A transição de jovens com deficiência para a vida adulta, após o encerramento do ciclo de escolarização em instituições especializadas, tem exposto uma lacuna estrutural nas políticas públicas em Goiânia. O Ministério Público do Estado de Goiás (MP-GO) identificou um cenário de descontinuidade assistencial que pode resultar em judicialização, diante da ausência de alternativas institucionais que assegurem a manutenção dos processos de habilitação, reabilitação e inclusão social.
A problemática foi formalmente debatida em audiência pública conduzida pela 39ª Promotoria de Justiça, a partir de demandas recorrentes apresentadas por famílias. Os relatos convergem para um padrão crítico: ao concluírem a etapa educacional, jovens com deficiência — especialmente aqueles com comprometimentos intelectuais moderados ou severos — deixam de ter acesso a serviços estruturados, ficando restritos ao ambiente domiciliar sem acompanhamento técnico contínuo.
Do ponto de vista das políticas públicas, a situação revela uma falha de articulação intersetorial. A legislação brasileira, notadamente a Lei Brasileira de Inclusão (Lei nº 13.146/2015), estabelece a promoção da inclusão em ambientes regulares de ensino e na vida comunitária. No entanto, a transição não tem sido acompanhada por dispositivos substitutivos eficazes, como programas de educação continuada, centros de convivência, oficinas terapêuticas ou inserção assistida no mercado de trabalho protegido.
A promotoria destaca que a interrupção abrupta dos serviços compromete avanços já consolidados no desenvolvimento funcional desses jovens. Sob a ótica técnica, a reabilitação é um processo contínuo, que envolve estímulos cognitivos, sociais e ocupacionais permanentes. A descontinuidade pode resultar em regressão de habilidades, aumento de quadros de ansiedade, desorganização comportamental e sobrecarga familiar — aspectos relatados de forma consistente por responsáveis durante a audiência.
Outro ponto sensível diz respeito à interpretação e implementação das diretrizes nacionais de educação inclusiva.
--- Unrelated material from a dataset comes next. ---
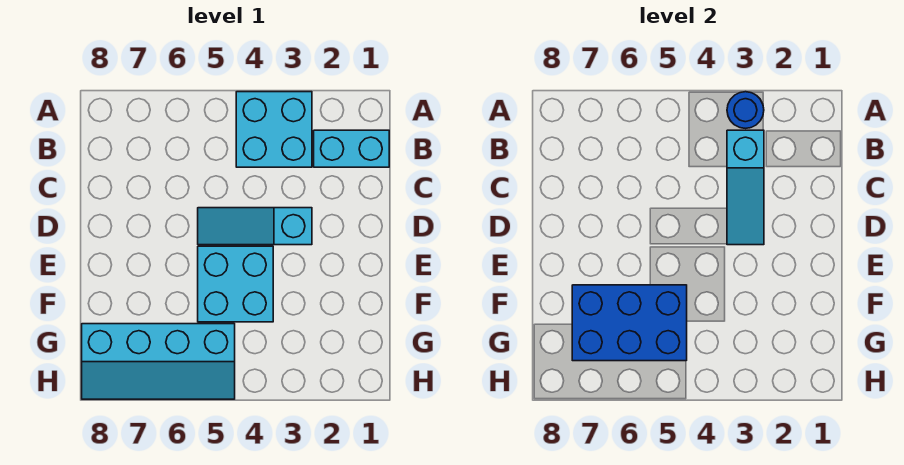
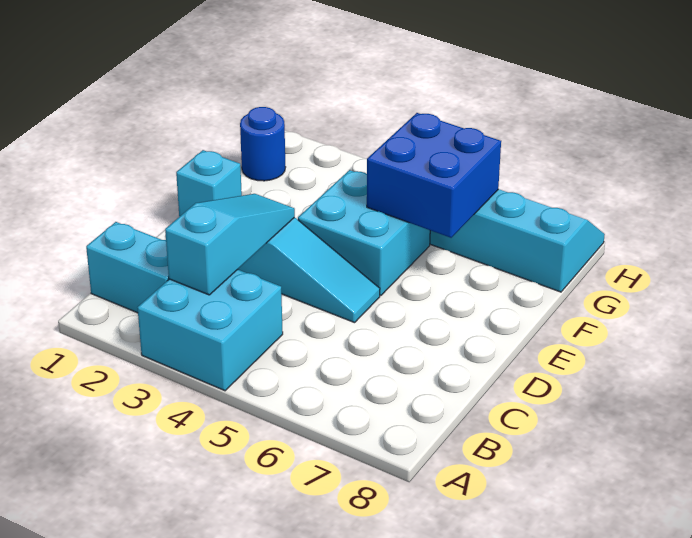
blue 1x1 round brick [727,92,764,128] -> blue 1x1 round brick moved to [240,107,286,181]
none -> cyan 1x1 brick [176,150,242,217]
blue 2x3 brick [572,285,687,361] -> blue 2x2 brick [367,113,501,238]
Embora a política educacional priorize a inserção na rede regular, a redução progressiva do papel das escolas especiais, sem a devida estrutura compensatória, tem gerado um efeito colateral: a desassistência de um público que demanda suporte intensivo e especializado.
Diante desse quadro, o MP-GO avalia a adoção de medidas extrajudiciais e judiciais. Entre os instrumentos possíveis está a celebração de um Termo de Ajustamento de Conduta (TAC), com a participação obrigatória de órgãos das áreas de Educação, Saúde e Assistência Social, visando estruturar uma rede integrada de atendimento pós-escolarização. Na ausência de consenso institucional, a promotoria não descarta o ajuizamento de ação civil pública para compelir o poder público a implementar políticas específicas.
A atuação ocorre em articulação com a Defensoria Pública, reforçando o caráter coletivo da demanda e a necessidade de resposta coordenada do Estado. O foco é a construção de soluções que transcendam a lógica educacional e incorporem dimensões terapêuticas, ocupacionais e sociais, alinhadas aos princípios da dignidade da pessoa humana e da inclusão plena.
O caso evidencia uma fragilidade sistêmica na transição entre políticas educacionais e assistenciais, exigindo planejamento integrado e execução contínua. Para especialistas, a ausência de políticas de continuidade compromete não apenas direitos individuais, mas a própria efetividade do modelo inclusivo previsto na legislação brasileira.